SUPPLIED RECORDS –
-=-=-
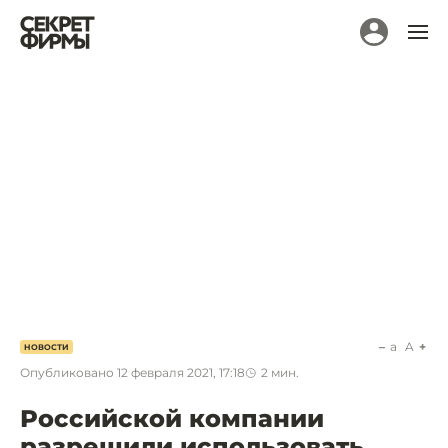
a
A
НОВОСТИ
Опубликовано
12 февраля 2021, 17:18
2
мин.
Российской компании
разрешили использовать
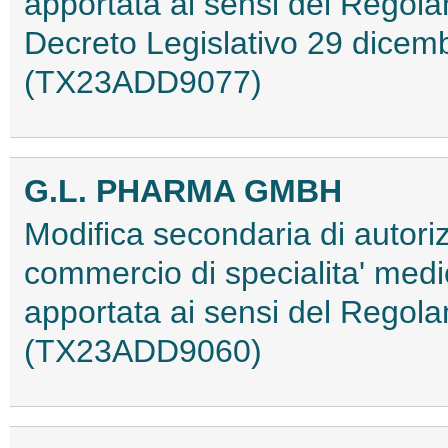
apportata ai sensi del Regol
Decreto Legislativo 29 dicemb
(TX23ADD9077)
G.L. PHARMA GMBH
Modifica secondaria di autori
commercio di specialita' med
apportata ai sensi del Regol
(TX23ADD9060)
-=-=-
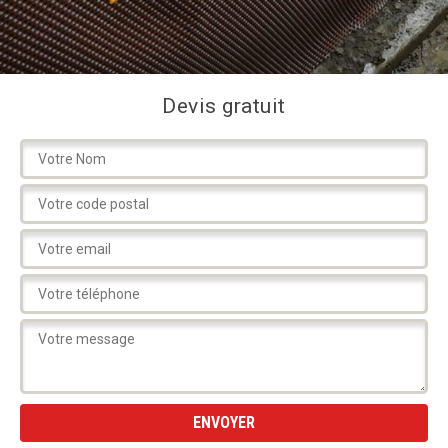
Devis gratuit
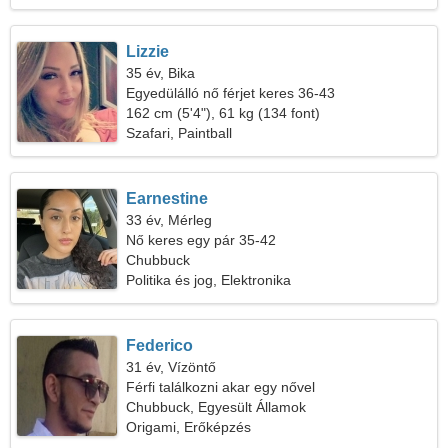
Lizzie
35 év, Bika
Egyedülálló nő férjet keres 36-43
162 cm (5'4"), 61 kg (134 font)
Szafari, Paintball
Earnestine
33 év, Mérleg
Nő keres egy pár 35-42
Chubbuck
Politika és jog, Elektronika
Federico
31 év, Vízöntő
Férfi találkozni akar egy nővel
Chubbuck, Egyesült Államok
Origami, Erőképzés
-=-=-
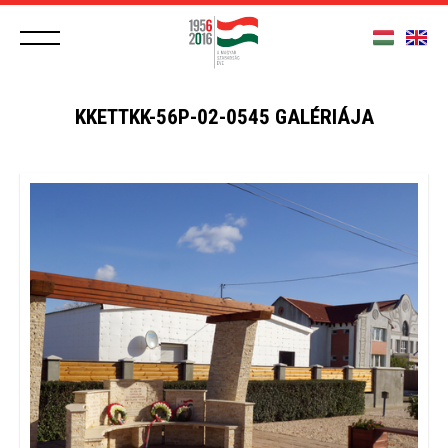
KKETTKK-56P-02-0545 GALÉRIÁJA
-=-=-
TASK – Where does "keres" appear in the listing? Show every line that has it.

RESPONSE –
Egyedülálló nő férjet keres 36-43
Nő keres egy pár 35-42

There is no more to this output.